Modern-day benefits of a keeping room

Keeping rooms, also called family rooms or hearth rooms, are again gaining real estate clout due to the explosion of open floor plans. Homeowners knocked down walls and instated kitchen islands so that they could cook dinner within view or earshot of family members and guests. Well, why not give them a more comfortable place to sit than those teeny bar stools already?

“You’ve heard the old adage that the kitchen is the heart of the home; the keeping room gives you a place to comfortably seat your family and close friends while you prep a meal, cook, or clean,” says Harris.

Newer keeping rooms can be small or large, and they don’t necessarily need to be a whole room—a nook or even just a defined space will suffice. Harris typically sees the rooms furnished in a comfortable, practical manner.

“Durable fabrics on the sofa and chairs, a place to prop your feet, sometimes built-ins to stash books or hide family board games,” she says. Since wood-burning stoves are no longer common in kitchens, many people also add a fireplace to give the space the same warm, cozy feel that made it popular in Colonial times.

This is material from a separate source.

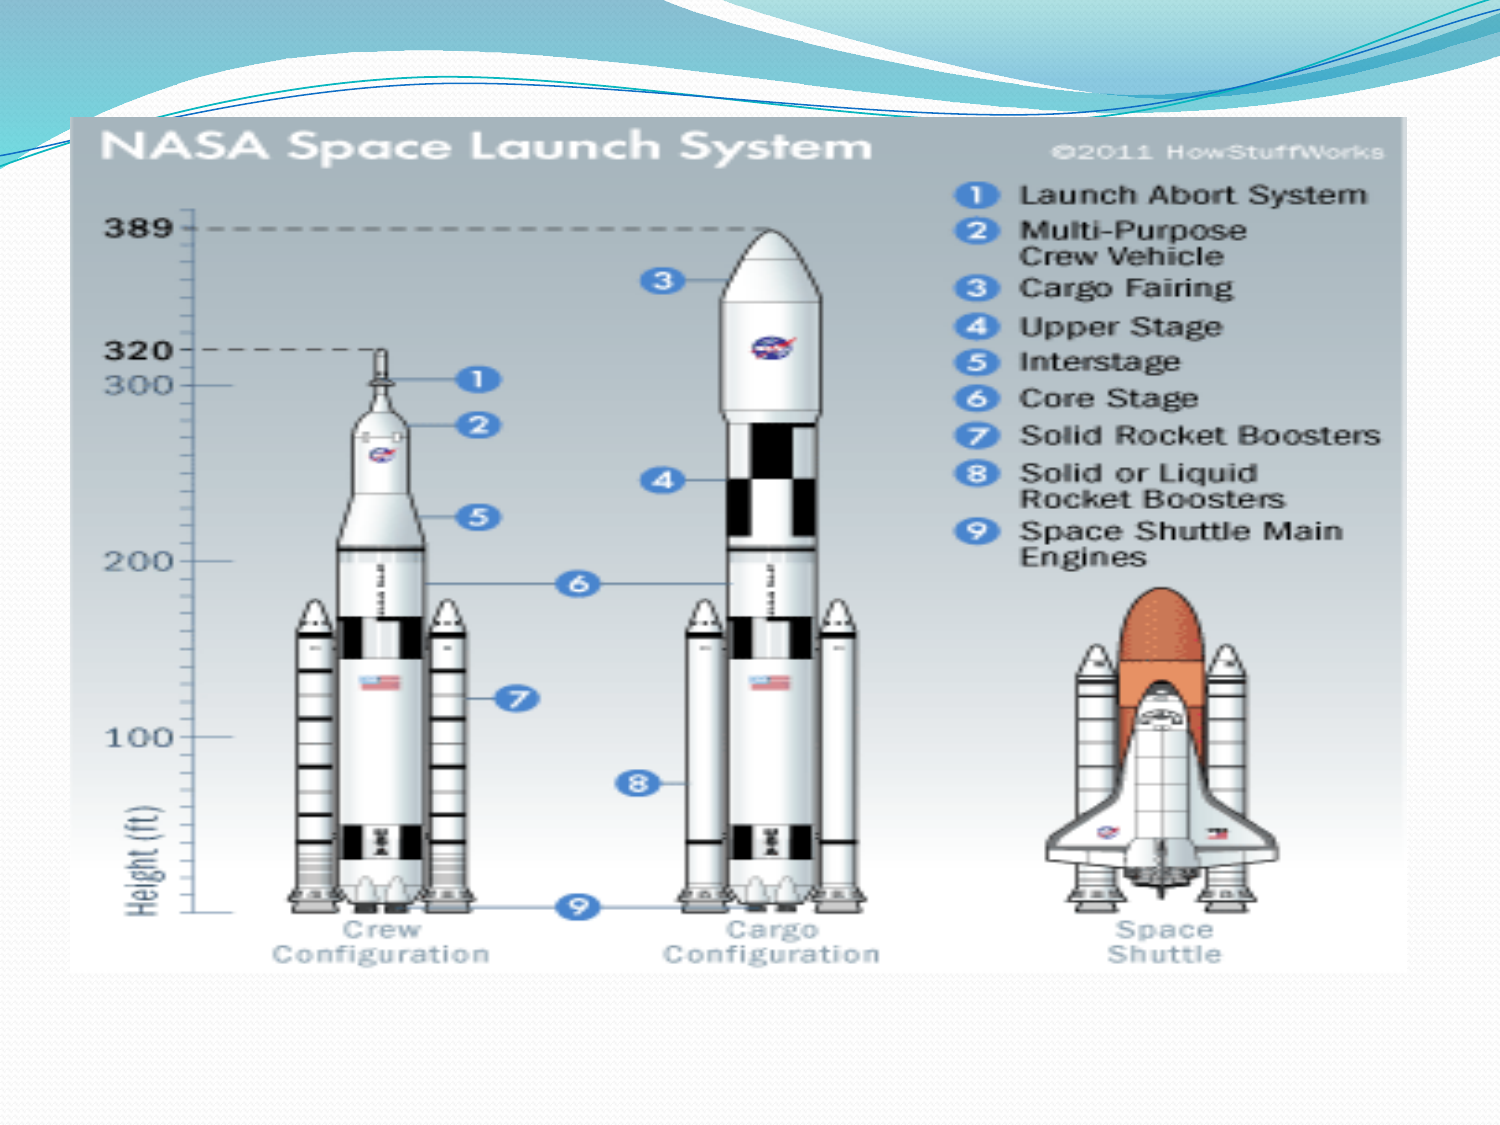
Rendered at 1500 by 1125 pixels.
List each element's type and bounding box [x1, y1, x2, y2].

picture [70, 116, 1407, 973]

“Buyers most definitely want the kitchen open to a multipurpose entertaining space with TV and fireplace,” says Realtor® Bill Golden with Re/Max Metro Atlanta. In most newer homes, that function is filled by a living room, but if that area is more for formal entertaining or not close enough to the kitchen, having a keeping room can be a huge plus.

“Keeping rooms add value to homes in most markets and are seen as a huge plus,” says Harris. “I certainly don’t see them as being a must-have feature that adds value to the home in every case, but it could be that extra something that could convince the right buyer to bite.”